Rédaction : Wu Tianyi, DeThings
Encore une année à Singapour pour le Token2049, les lions de mer semblent inchangés. Mais contrairement aux précédents événements, cette édition se déroule cette fois sur fond d’un secteur en crise, où l’expression « adoption massive (Mass Adoption) » est revenue plus souvent que jamais. Contrairement au passé, où ce terme évoquait une vision idéale et lointaine, son usage récurrent aujourd’hui reflète un sentiment d’urgence : seul un virage vers le grand public (« To C ») peut sauver le marché.
Le contexte économique devient de plus en plus difficile. Les performances médiocres du dernier cycle ont rendu les LP plus prudents face au risque, tandis que les VC sélectionnent désormais les fondateurs avec davantage de rigueur, augmentant ainsi la difficulté de lever des fonds. Par ailleurs, les conditions d’inscription sur les exchanges se durcissent, sapant la confiance du secteur et entraînant une baisse généralisée des valorisations. En outre, l’activité des utilisateurs sur les projets Web3 a nettement diminué, et les stratégies basées sur les airdrops peinent à fidéliser durablement.
Dans ce contexte, les projets commencent à revenir progressivement vers des applications concrètes. Or, pour toucher réellement les utilisateurs, il est impératif de franchir la « dernière étape » — aussi bien en ligne qu’en physique — en travaillant non seulement les entrées/sorties en monnaie fiduciaire et les systèmes de paiement, mais aussi en s’intégrant réellement aux commerces physiques afin de couvrir les scénarios de consommation du quotidien.

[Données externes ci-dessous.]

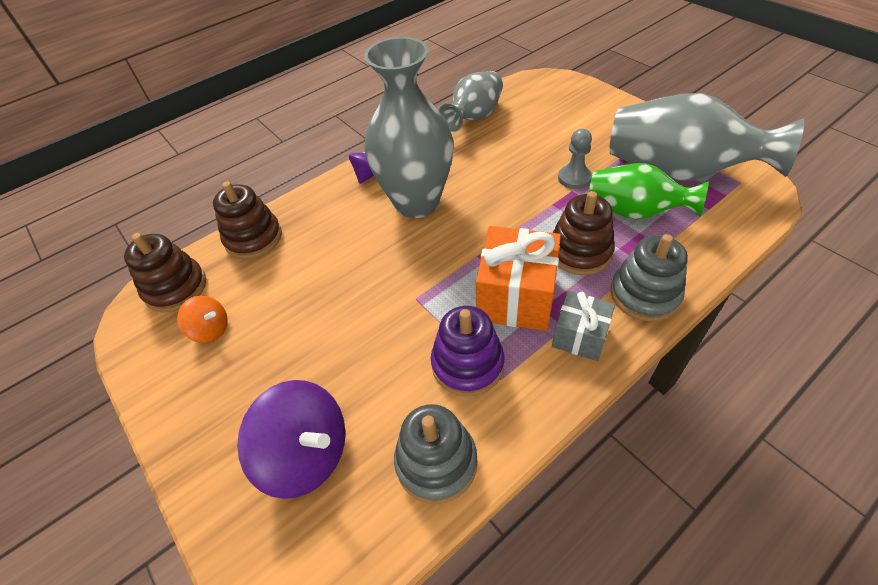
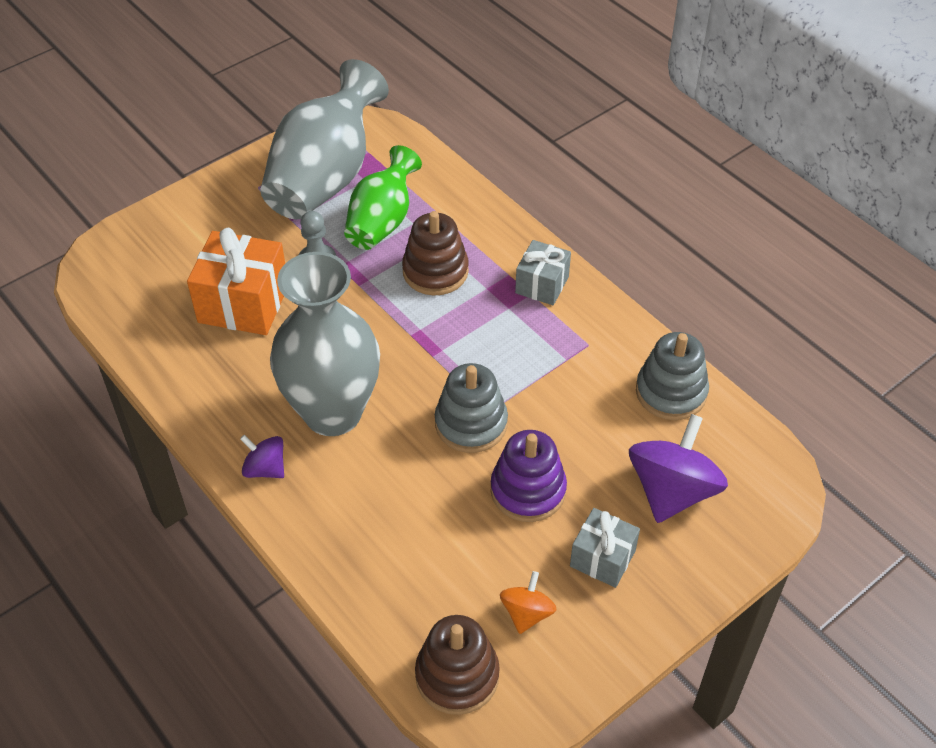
camera: 95 degrees left, 0 degrees up
(245, 386) = (602, 558): none -> grey gift
(253, 238) = (373, 596): brown stacking toy -> none
(467, 364) = (572, 368): purple stacking toy -> purple stacking toy (528, 490)
(474, 117) = (162, 349): grey vase -> none
(516, 297) = (493, 326): orange gift -> orange gift (243, 303)
(644, 294) = (495, 234): grey stacking toy -> grey stacking toy (471, 423)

Le marché pousse les projets vers des applications réelles
Pendant la conférence, le bot de réservation de taxi Tada sur Telegram a probablement été l’application Web3 la plus proche de l’« adoption massive », intégrant un cas d’usage concret. La raison de son utilisation est simple : les nouveaux utilisateurs bénéficient d’un crédit gratuit de 60 dollars singapouriens, puis d’une réduction de 50 %. Toutefois, l’utilisation de ce bot exige de connecter un portefeuille cryptographique et de payer en USDT ou en TON.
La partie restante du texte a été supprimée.